Very Slippy Weather

This print shows the display window of Hannah Humphrey's shop at 27 St. James's Street. Mrs. Humphrey was Gillray's principal employer and, after the death of Gillray's parents in 1797, his landlady. Gillray lived in rooms above the shop from 1797 until his death in 1815.

The print is part of a series of seven prints on different weather conditions based upon drawings by Gillray's friend John Sneyd. Draper Hill points out that several of the prints displayed in the window were based on sketches by Sneyd and indeed the unfortunate man in the center of the picture is sometimes said to be a caricature portrait of Sneyd.

James Gillray.
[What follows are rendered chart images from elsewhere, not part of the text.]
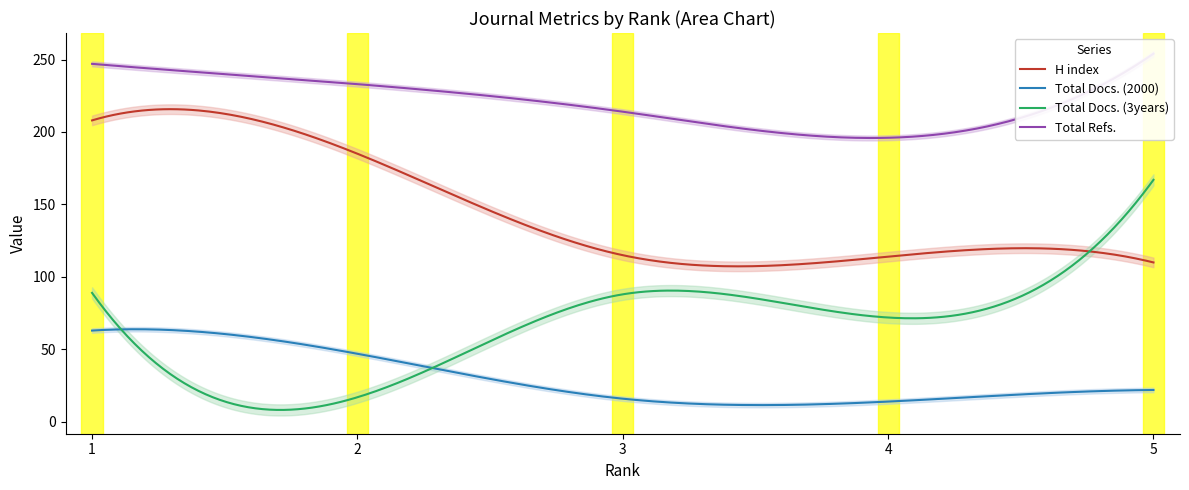

Between 1 and 3, which is larger?

1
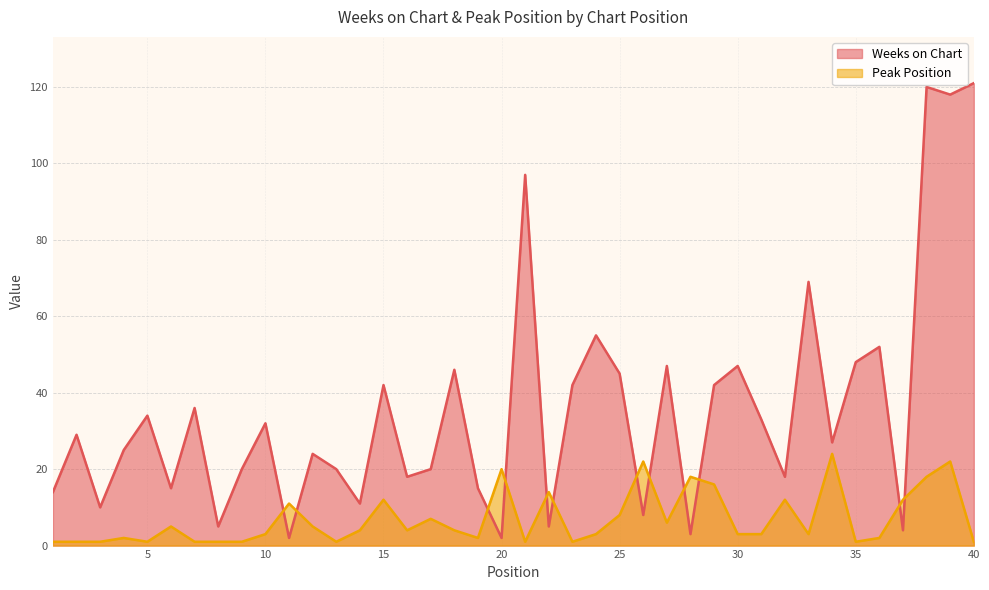

Which series changed the most between 9 and 37?

Weeks on Chart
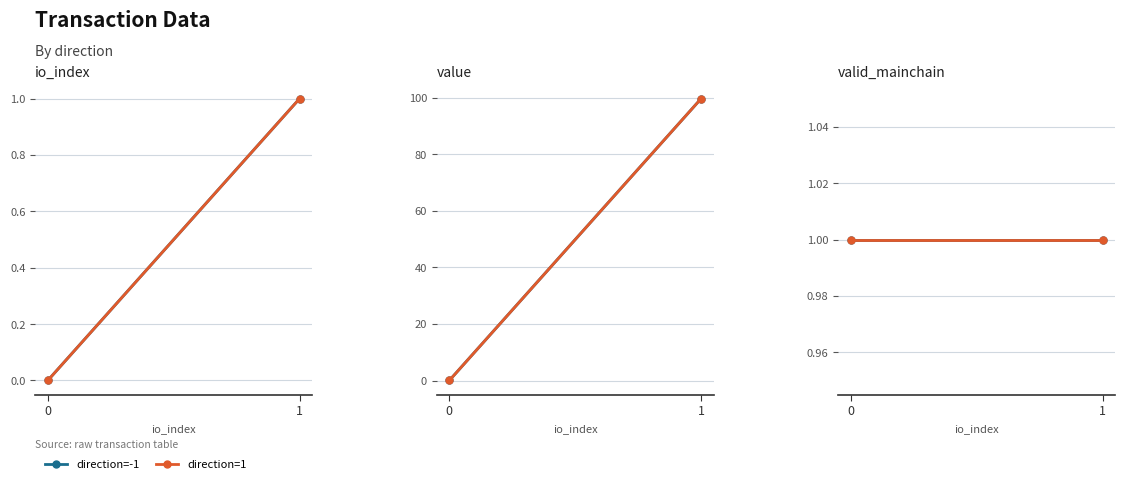

Is it true that value equals 0.0 at 1?

False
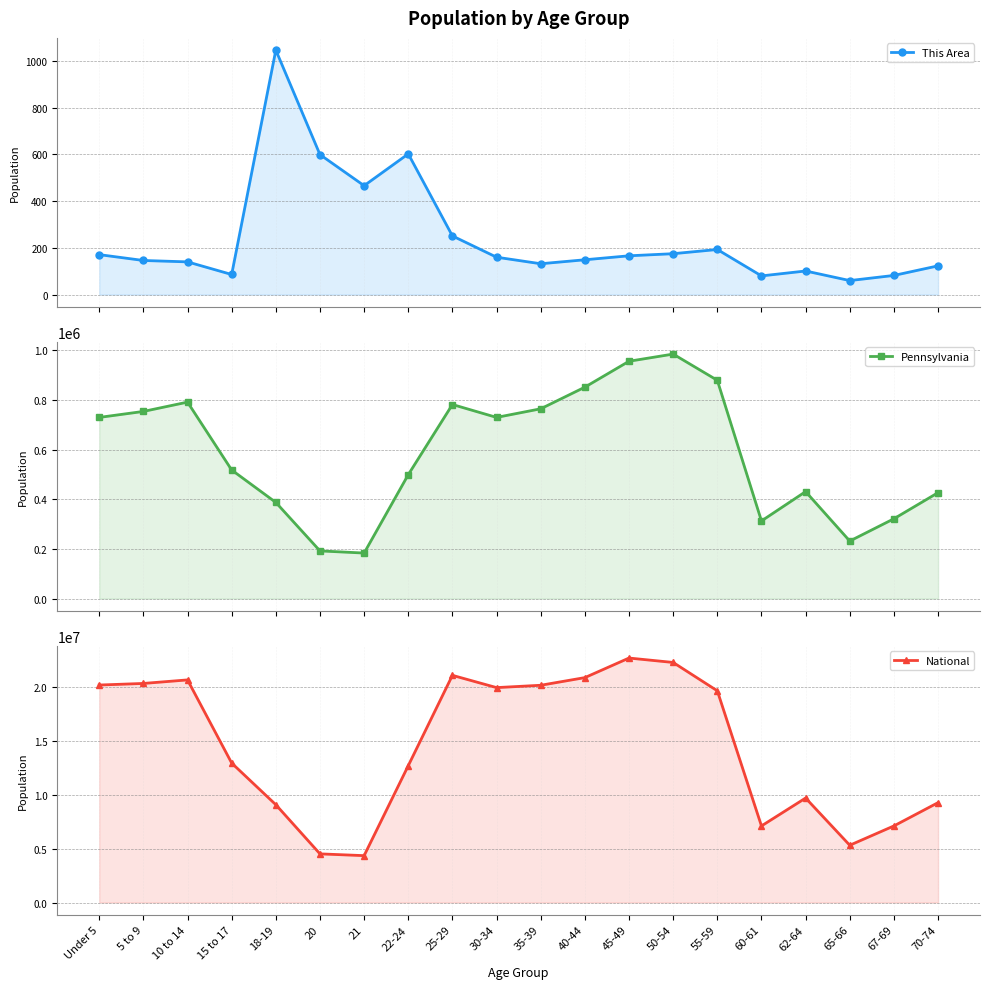

Reading right to left, list all the values displayed in this chart.

This Area: 123	82	60	101	80	193	175	166	149	132	160	251	602	466	599	1046	86	140	146	171
Pennsylvania: 426536	321379	231623	430721	312575	879048	984641	955763	851382	764287	729592	781527	498947	183257	191942	387235	517831	791151	753635	729538
National: 9278166	7115361	5319902	9704197	7113727	19664805	22298125	22708591	20890964	20179642	19962099	21101849	12712576	4354294	4519129	9086089	12954254	20677194	20348657	20201362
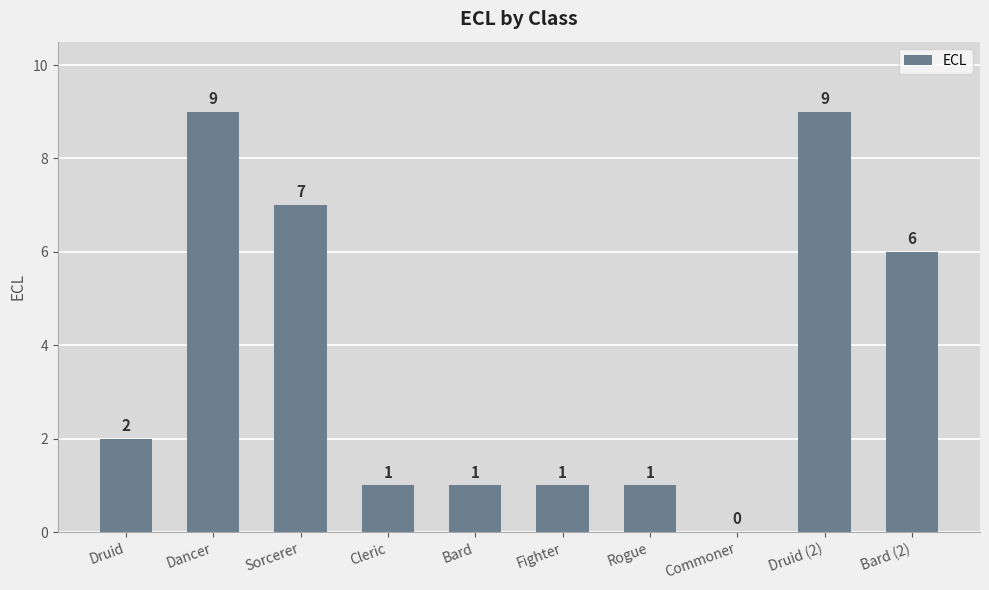

The chart shows a value of 1 at Rogue. True or false?

True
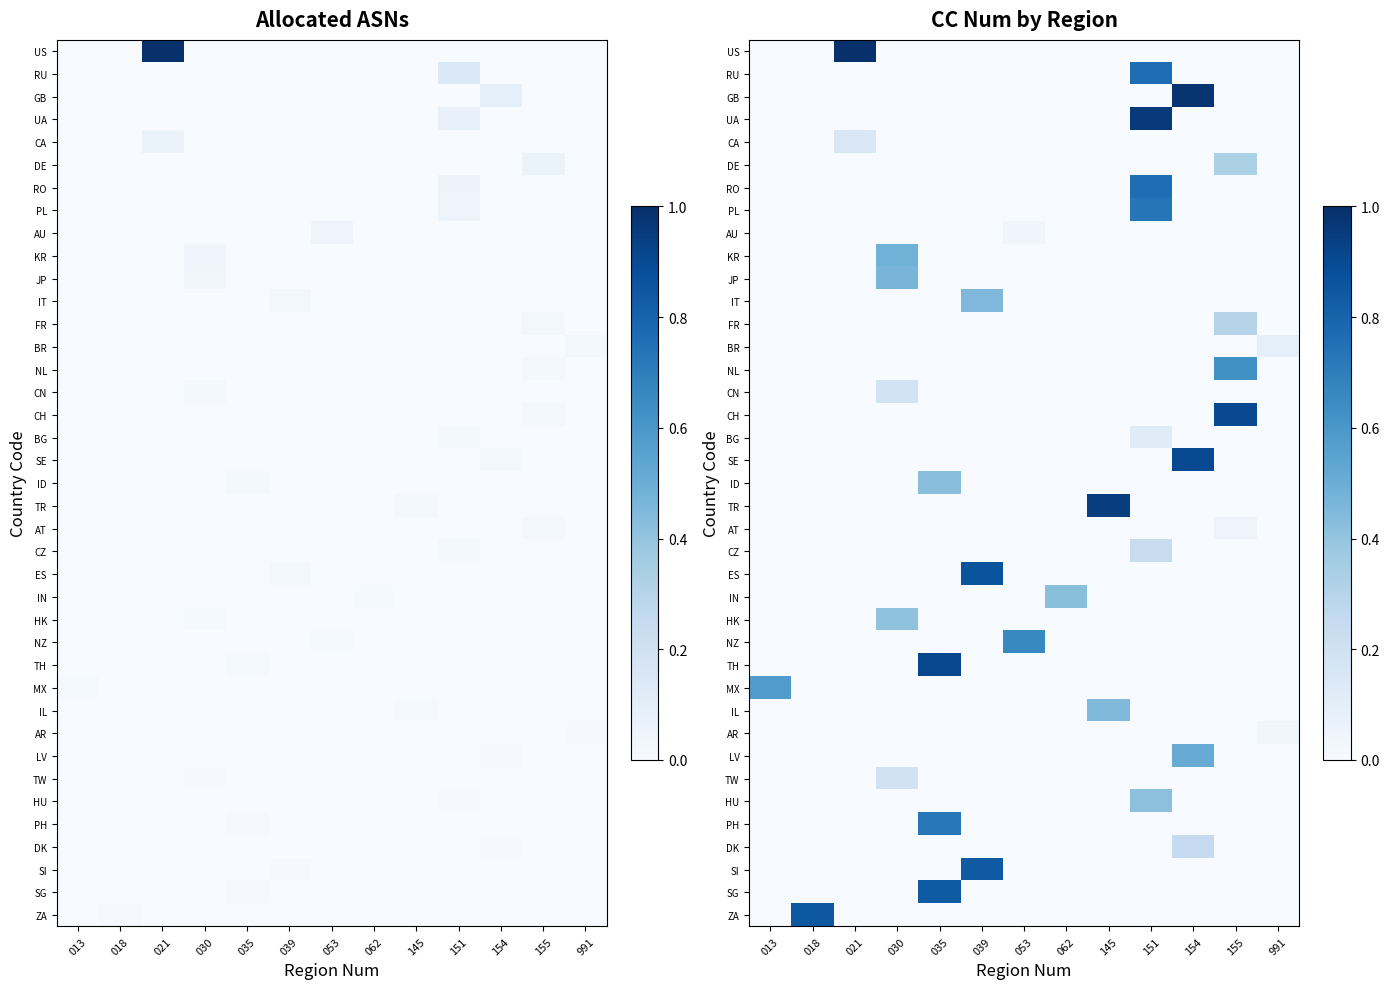

True or false: CN has a value of 0.1 at 035.

False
Courtesy of the National Portrait Gallery

Very Slippy-Weather [1808]
© National Portrait Gallery, London

Not suprisingly, the windows are full of Gillray prints, including the following: Top Row: Taking Physick [1800], A Gentle Emetic [1804], A Brisk Cathartic [1804], Breathing a Vein [1804], and Charming Well Again [1804]; Second Row: Coming in at the Death [1800], Tiddy Doll, the Great French Gingerbread Baker [1806], The King of Brobdingnag and Gulliver [1803], A Kick at the Broad Bottoms [1807], and Oh That This too Solid Flesh Would Melt [1791]; Third Row: A Decent Story [1795], Ladies Dress, as it Soon Will Be [1796], Two Penny Whist [1796], The Caneing in Conduit Street [1796], and Palemon and Lavinia [1805]. Inside the shop two clergymen examine another print by Gillray, End of the Irish Farce of Catholic Emancipation [1805].

Gillray was not the first to portray a contemporary print shop window with its assortment of prints in the windows and gawkers outside. Edward Topham captured the Darly's shop windows in 1772, John Smith showed Bowles'shop in 1773, Richard Newton portrayed the inside of Henry Holland's print shop in 1794, and Anonymous portrayed P. Roberts standing in the doorway of his print shop in 1801.